Goal of the exercise: Return all of the data exactly, with nothing left out but the pictures.
*** Block opens ***
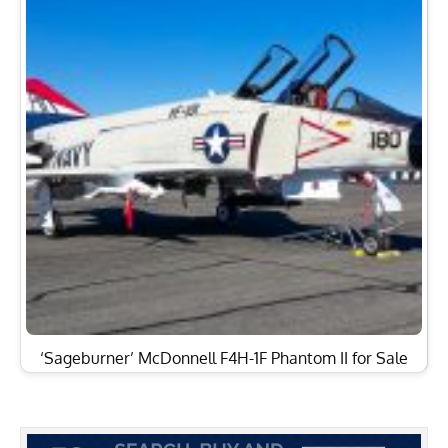
‘Sageburner’ McDonnell F4H-1F Phantom II for Sale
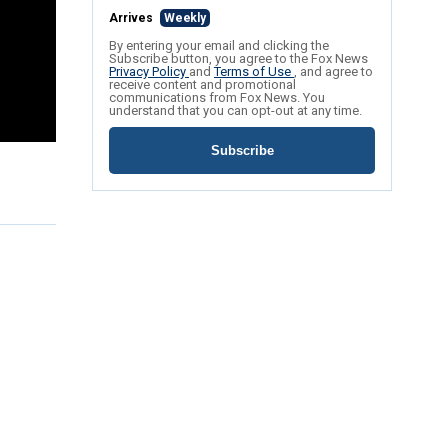
Arrives
Weekly
By entering your email and clicking the
Subscribe button, you agree to the Fox News
Privacy Policy
and
Terms of Use
, and agree to
receive content and promotional
communications from Fox News. You
understand that you can opt-out at any time.
Subscribe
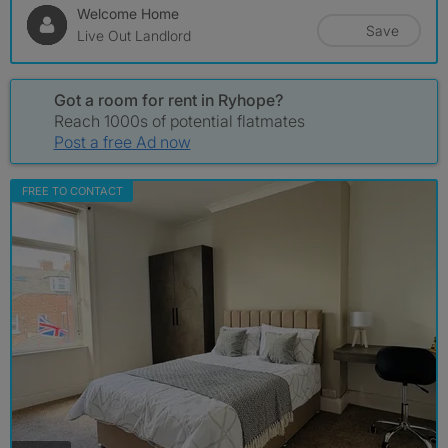
Welcome Home
Save
Live Out Landlord
Got a room for rent in Ryhope?
Reach 1000s of potential flatmates
Post a free Ad now
FREE TO CONTACT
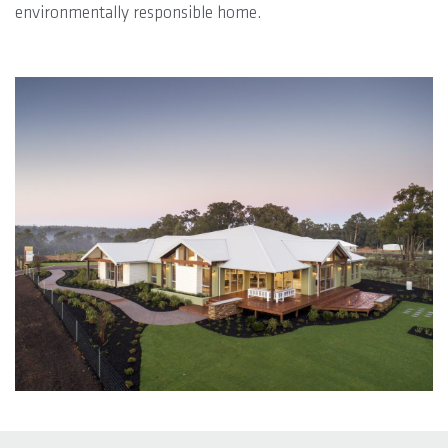
environmentally responsible home.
*** Block closes ***
Exercise output:
‘Sageburner’ McDonnell F4H-1F Phantom II for Sale
Arrives
Weekly
By entering your email and clicking the
Subscribe button, you agree to the Fox News
Privacy Policy
and
Terms of Use
, and agree to
receive content and promotional
communications from Fox News. You
understand that you can opt-out at any time.
Subscribe
Welcome Home
Save
Live Out Landlord
Got a room for rent in Ryhope?
Reach 1000s of potential flatmates
Post a free Ad now
FREE TO CONTACT
environmentally responsible home.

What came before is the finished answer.